Em declarações feitas a bordo de um voo para o Canadá, onde participará da cúpula do G7, Starmer afirmou que conversou pessoalmente com Donald Trump, presidente dos EUA, e com Netanyahu, reafirmando o apoio do Reino Unido a Israel.
"Estamos enviando reforços como parte do nosso compromisso com a segurança na região", destacou o premier britânico.
O envio ocorre logo após os ataques de Israel a vários alvos militares e nucleares em território iraniano, incluindo instalações críticas em Teerã e Esfahan.
👑 Ex-príncipe iraniano conclama rebelião popular contra os aiatolás
Em paralelo, o príncipe Reza Pahlavi, filho do último xá do Irã, convocou o povo iraniano a se rebelar contra o regime islâmico.
O ativista, que vive exilado, descreveu o atual momento como uma “janela de oportunidade histórica”, dado o enfraquecimento do regime após os bombardeios israelenses.
"A República Islâmica arrastou o Irã para a guerra. Este é o momento de agir", declarou Pahlavi.
Sua esposa, Yasmine Pahlavi, foi além e publicou um apoio direto aos ataques de Israel:
"Atinja eles, Israel. O povo iraniano está com vocês", dizia uma imagem publicada nas redes sociais dela.
📌 Contexto histórico: da queda da monarquia à teocracia
Antes da Revolução Islâmica de 1979, o Irã era governado pela monarquia dos Pahlavi, considerada pró-Ocidente, laica e industrializada. O regime caiu após massivos protestos liderados pelo aiatolá Khomeini, que retornou do exílio na França e implantou a atual teocracia baseada na sharia.
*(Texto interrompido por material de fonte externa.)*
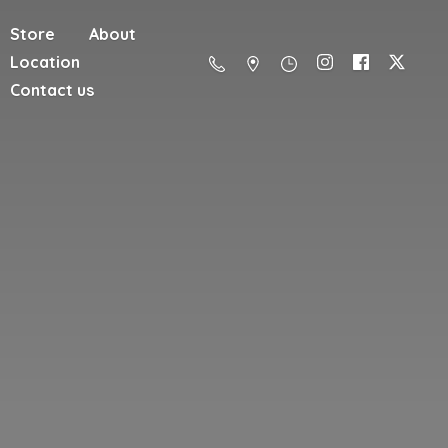
Store
About
Location
Contact us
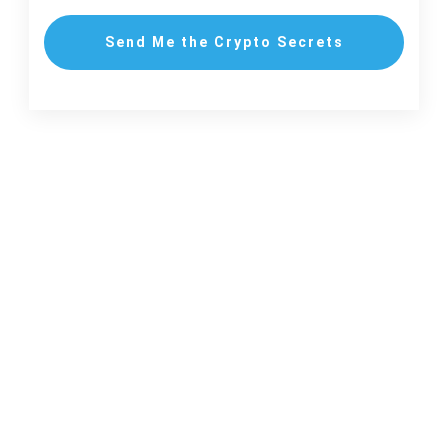
Send Me the Crypto Secrets
New to Crypto? Start with These Insider Secrets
Hoje, os Pahlavi permanecem como figuras simbólicas da oposição no exílio, com grande apoio entre setores da diáspora iraniana.
🌍 Risco de ampliação do conflito
Com França e Reino Unido mobilizados, EUA pressionando por contenção, Israel em ofensiva e o Irã prometendo novas retaliações, a crise avança para um patamar de envolvimento internacional cada vez mais delicado.
O Estreito de Ormuz — rota vital para o petróleo mundial — continua sob ameaça de bloqueio por Teerã, o que já provocou alta nos preços globais de energia.
O Oriente Médio vive agora o maior risco de guerra direta entre Estados desde a Guerra do Golfo de 1991.